Ian Alan Paul (US)

Guantanamo Bay Museum of Art and History, 2012-ongoing 

Exhibition Framework; installation; marketing materials

 

The EU Bird Migration Authority, 2012

Printed materials; website; video

Guantanamo Bay, or Gitmo as it is usually referred to, is one of those places that doesn’t seem to exist. No one really gets to see the place, as reporters’ and other visitors’ experiences are carefully shaped and guided by U.S. authorities. The detention camp, as a place where people are held, interrogated, and sometimes tortured, remains an imaginary place for all but the prisoners and the national security officials who operate it. Week by week, we seem to read both of its imminent closure and its stubborn persistence, making the end of the prison paradoxically appear as inevitable and impossible. 

 

The Guantanamo Bay Museum of Art and History (GBMAH), an imaginary museum that speculatively exists in place of the prison, draws its power from this resonance: if Gitmo exists because of one fiction, perhaps another can close it? In other words: If one form of legal and political exception allowed for Gitmo to emerge, perhaps another kind of imaginative exception is needed to finally make it nothing more than a memory.
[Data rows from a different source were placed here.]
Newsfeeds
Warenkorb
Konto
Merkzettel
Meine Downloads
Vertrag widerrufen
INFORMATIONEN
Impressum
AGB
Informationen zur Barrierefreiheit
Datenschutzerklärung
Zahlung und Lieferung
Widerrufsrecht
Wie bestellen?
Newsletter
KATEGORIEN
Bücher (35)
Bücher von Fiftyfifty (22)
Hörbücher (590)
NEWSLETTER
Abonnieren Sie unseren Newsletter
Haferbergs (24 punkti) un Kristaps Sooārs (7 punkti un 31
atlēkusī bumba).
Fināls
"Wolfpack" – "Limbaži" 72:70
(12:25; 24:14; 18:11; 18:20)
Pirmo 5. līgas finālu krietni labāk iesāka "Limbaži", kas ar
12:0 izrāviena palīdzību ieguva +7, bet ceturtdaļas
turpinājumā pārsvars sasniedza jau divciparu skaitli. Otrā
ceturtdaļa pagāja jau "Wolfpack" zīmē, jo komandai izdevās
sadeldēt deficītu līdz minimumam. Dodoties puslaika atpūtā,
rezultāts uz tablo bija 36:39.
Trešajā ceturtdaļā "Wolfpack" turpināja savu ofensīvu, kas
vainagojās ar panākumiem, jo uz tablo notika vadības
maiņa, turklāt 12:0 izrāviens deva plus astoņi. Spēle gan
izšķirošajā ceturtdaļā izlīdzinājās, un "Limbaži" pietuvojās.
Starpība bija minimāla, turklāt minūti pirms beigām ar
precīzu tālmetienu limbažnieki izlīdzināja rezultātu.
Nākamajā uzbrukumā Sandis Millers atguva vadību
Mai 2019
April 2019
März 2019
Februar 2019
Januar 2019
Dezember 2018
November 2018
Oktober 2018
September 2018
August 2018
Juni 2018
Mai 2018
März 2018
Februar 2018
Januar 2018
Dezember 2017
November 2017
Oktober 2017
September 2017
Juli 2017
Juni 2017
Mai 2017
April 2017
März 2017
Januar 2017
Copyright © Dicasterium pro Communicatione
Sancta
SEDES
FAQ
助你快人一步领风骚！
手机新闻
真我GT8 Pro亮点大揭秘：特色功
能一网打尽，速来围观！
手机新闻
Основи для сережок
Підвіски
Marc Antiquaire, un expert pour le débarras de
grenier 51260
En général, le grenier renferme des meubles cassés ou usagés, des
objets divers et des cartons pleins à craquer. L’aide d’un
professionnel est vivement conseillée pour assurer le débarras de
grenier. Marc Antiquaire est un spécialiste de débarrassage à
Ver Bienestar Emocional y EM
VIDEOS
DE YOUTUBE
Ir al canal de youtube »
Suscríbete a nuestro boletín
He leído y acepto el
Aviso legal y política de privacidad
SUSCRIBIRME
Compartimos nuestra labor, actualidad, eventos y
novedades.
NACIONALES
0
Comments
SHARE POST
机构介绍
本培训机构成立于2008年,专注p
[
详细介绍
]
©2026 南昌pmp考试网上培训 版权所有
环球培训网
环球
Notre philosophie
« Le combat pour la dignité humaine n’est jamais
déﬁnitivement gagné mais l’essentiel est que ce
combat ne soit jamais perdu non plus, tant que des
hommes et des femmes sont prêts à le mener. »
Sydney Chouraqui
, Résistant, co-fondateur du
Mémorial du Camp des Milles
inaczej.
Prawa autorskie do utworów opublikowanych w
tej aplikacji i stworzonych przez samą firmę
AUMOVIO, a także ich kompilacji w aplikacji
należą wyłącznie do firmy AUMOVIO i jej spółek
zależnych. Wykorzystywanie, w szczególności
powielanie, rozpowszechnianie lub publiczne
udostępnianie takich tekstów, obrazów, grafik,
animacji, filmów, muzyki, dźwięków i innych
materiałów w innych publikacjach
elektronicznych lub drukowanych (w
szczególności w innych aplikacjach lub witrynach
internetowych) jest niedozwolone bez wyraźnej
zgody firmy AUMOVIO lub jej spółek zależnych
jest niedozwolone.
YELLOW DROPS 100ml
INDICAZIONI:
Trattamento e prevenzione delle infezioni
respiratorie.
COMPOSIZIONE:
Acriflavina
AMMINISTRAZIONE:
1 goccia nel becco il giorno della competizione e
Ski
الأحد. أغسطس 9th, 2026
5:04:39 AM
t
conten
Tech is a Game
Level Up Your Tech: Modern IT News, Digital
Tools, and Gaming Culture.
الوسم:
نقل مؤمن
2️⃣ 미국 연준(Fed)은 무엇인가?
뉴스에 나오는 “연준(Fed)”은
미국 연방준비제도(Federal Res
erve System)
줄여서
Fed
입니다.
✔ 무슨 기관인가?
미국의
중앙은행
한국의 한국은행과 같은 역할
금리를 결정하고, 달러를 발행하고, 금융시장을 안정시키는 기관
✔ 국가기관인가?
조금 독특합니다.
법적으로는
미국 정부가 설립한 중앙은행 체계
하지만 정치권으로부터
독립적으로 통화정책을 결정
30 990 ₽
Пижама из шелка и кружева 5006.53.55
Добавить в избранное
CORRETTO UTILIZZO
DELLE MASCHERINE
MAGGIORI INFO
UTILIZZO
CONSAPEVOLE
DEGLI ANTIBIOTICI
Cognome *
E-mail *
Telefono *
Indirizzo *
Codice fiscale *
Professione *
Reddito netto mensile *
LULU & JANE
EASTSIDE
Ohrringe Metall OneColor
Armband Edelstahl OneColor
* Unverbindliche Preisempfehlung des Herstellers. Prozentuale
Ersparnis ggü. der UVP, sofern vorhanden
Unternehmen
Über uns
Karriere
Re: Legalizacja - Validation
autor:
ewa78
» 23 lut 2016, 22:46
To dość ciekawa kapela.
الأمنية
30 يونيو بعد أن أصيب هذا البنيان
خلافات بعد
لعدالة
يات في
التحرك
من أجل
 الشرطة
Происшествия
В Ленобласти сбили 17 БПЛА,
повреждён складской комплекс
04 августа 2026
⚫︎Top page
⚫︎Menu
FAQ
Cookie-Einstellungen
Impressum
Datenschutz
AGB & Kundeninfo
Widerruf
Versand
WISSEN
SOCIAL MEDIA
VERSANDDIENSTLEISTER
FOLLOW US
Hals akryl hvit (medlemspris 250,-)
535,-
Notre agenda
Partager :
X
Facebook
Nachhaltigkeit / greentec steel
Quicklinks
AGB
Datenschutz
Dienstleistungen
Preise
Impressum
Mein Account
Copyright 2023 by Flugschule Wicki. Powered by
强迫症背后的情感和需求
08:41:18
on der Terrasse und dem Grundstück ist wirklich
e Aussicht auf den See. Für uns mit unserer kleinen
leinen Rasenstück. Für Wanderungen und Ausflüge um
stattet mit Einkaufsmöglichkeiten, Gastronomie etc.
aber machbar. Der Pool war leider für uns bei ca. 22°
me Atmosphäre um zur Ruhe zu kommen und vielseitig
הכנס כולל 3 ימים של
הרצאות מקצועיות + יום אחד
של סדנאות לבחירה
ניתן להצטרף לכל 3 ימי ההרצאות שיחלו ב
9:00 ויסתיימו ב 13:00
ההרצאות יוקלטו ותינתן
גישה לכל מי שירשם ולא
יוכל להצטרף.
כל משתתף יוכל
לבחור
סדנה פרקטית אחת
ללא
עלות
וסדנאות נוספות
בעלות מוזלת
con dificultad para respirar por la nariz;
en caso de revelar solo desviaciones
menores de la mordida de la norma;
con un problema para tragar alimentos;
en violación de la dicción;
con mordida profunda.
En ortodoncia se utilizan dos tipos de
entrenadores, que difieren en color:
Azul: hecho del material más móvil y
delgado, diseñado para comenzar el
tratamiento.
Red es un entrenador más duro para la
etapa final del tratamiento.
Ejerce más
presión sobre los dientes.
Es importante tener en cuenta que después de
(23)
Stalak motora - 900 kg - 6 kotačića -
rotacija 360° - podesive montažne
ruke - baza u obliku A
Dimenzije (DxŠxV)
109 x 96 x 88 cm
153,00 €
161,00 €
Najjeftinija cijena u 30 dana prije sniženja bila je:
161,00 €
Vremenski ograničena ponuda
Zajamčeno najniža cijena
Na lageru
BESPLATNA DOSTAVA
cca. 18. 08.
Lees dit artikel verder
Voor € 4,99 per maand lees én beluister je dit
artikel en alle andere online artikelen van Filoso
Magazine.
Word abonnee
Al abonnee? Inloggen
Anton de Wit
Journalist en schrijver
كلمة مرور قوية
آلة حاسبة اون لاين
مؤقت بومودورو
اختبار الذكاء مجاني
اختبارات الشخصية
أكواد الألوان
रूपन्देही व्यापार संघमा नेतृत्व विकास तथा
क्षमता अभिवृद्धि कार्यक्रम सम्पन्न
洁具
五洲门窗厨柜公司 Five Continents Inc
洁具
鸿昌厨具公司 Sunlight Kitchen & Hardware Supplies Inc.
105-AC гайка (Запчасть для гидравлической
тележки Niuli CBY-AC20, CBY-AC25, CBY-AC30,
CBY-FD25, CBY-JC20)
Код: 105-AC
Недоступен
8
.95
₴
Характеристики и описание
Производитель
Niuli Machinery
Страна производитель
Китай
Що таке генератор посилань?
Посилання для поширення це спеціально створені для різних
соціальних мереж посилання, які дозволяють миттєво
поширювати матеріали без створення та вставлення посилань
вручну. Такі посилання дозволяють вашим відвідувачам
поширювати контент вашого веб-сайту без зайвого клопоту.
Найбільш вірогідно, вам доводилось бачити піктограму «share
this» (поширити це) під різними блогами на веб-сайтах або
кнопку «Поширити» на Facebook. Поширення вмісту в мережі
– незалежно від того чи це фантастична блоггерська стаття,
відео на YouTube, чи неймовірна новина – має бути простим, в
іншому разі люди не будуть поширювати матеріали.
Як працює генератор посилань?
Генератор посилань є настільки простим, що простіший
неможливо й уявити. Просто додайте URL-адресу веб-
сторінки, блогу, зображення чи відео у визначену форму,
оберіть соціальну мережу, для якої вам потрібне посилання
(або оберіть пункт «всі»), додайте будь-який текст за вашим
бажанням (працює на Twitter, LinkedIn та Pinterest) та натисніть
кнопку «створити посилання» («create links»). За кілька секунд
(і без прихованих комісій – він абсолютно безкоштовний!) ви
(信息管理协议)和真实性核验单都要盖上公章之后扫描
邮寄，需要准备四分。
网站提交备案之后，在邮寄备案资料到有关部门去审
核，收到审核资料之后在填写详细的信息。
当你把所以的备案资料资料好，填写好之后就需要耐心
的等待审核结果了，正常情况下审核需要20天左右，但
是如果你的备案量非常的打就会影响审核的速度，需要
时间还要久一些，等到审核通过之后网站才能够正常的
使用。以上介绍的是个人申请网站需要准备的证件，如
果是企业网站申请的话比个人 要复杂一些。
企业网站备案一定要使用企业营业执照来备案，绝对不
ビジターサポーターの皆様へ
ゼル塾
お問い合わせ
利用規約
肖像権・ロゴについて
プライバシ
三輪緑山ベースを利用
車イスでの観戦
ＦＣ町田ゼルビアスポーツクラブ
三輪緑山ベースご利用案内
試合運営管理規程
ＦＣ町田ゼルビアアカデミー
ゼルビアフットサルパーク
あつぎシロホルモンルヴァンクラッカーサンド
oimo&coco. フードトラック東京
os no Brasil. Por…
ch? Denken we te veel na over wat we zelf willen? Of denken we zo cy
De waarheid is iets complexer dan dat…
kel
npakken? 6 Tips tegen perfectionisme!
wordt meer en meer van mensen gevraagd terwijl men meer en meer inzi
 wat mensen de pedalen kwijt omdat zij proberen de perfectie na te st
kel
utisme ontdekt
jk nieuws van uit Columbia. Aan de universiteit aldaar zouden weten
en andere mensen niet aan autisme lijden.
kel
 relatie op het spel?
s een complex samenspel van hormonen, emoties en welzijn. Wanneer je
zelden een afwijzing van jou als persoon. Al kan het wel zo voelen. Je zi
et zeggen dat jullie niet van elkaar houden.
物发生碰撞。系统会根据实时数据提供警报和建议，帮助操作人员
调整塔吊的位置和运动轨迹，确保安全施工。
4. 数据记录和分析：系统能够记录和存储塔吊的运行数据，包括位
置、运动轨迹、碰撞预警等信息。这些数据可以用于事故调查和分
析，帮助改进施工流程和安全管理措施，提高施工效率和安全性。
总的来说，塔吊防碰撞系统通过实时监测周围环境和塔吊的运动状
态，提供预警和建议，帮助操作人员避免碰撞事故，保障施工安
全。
The EU Bird Migration Authority is a fictional agency created while Ian Alan Paul was participating in an artist residency at the HomeSession project in Barcelona, Spain. The work acts as an investigation into the politics and ethics of the policing of human migration, and also explores the conceptual divide between human and animal migrants. Much of the materials used in the project are repurposed/remixed media from the Frontex (the EU border agency) archives.

 

In addition to existing as a conceptual website and critical fiction, the project also incorporates video, photography, and maps that are organized in the form of a gallery installation.